This thesis studies the clinical pharmacology of antihyperuricemic dugs in the treatment of gout in clinical practice, with focus on efficacy and tolerability. Studies and reviews of this thesis focus on: management of gout, outcome research with antihyperuricemic drugs, therapeutic drug monitoring of allopurinol, and rasburicase for treatment of gout.

Management of gout
In chapter 2.1, we reviewed the literature on management of gout and presented a therapeutic strategy. Limited information on drugs indicated for the treatment of gout is available, making it difficult for physicians to make informed treatment decisions. The current therapeutic strategy is often based on clinical experience. Lifestyle advice is of limited value in the prevention of gout, particularly with regard to restricting alcohol, losing weight in cases of obesity, ensuring adequate diuresis and adhering to a low-purine diet, as most patients are reluctant to make such changes. Therefore, the condition is often treated with pharmacological therapies.

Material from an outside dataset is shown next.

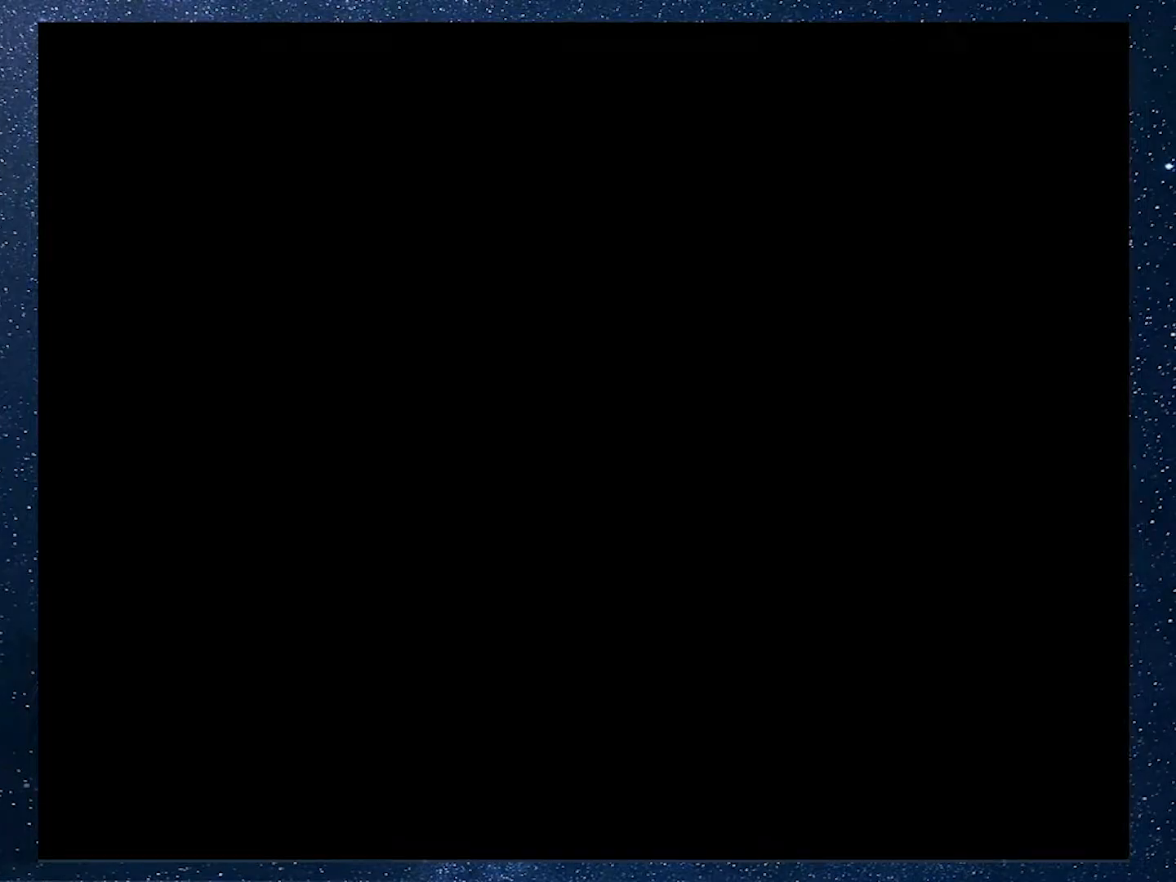
{"buttons": ["X", "DPAD_DOWN"], "events": [[183, "X", "down"], [233, "DPAD_DOWN", "down"]]}
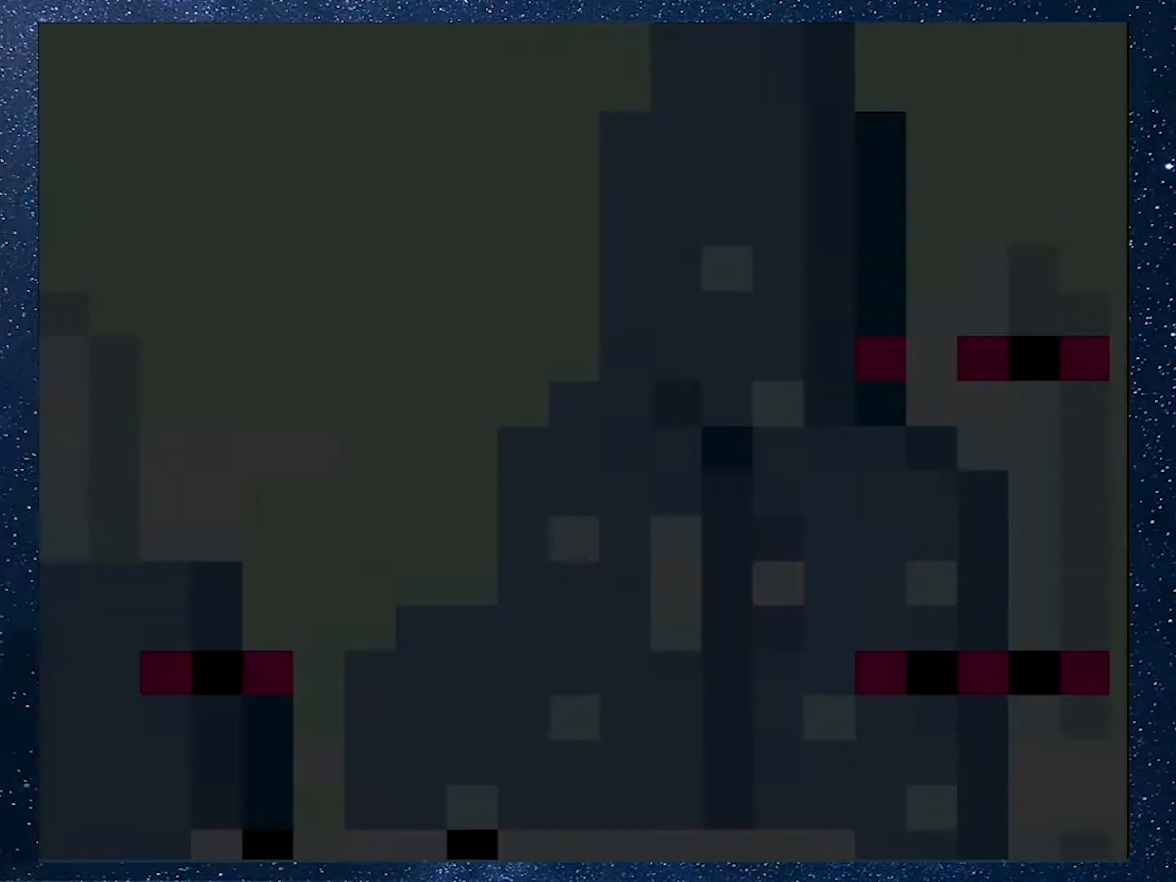
{"buttons": ["X"], "events": [[100, "DPAD_DOWN", "up"], [217, "X", "up"], [317, "Y", "down"], [350, "Y", "up"], [384, "X", "down"]]}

Presently, oral colchicine and non-steroidal anti-inflammatory drugs (NSAIDs) are first-choice agents for systemic treatment of acute gout. In the absence of contra-indications, NSAIDs are a convenient and well-accepted option for treatment of acute gout. In case of tophaceous or recurrent gout, the use of urate-lowering drugs is recommended. Allopurinol is currently the first choice drug despite its AE profile at the population level. Many of the currently available treatment options for gout have unwanted side effects highlighting the importance of emerging therapeutics for the treatment of the disease.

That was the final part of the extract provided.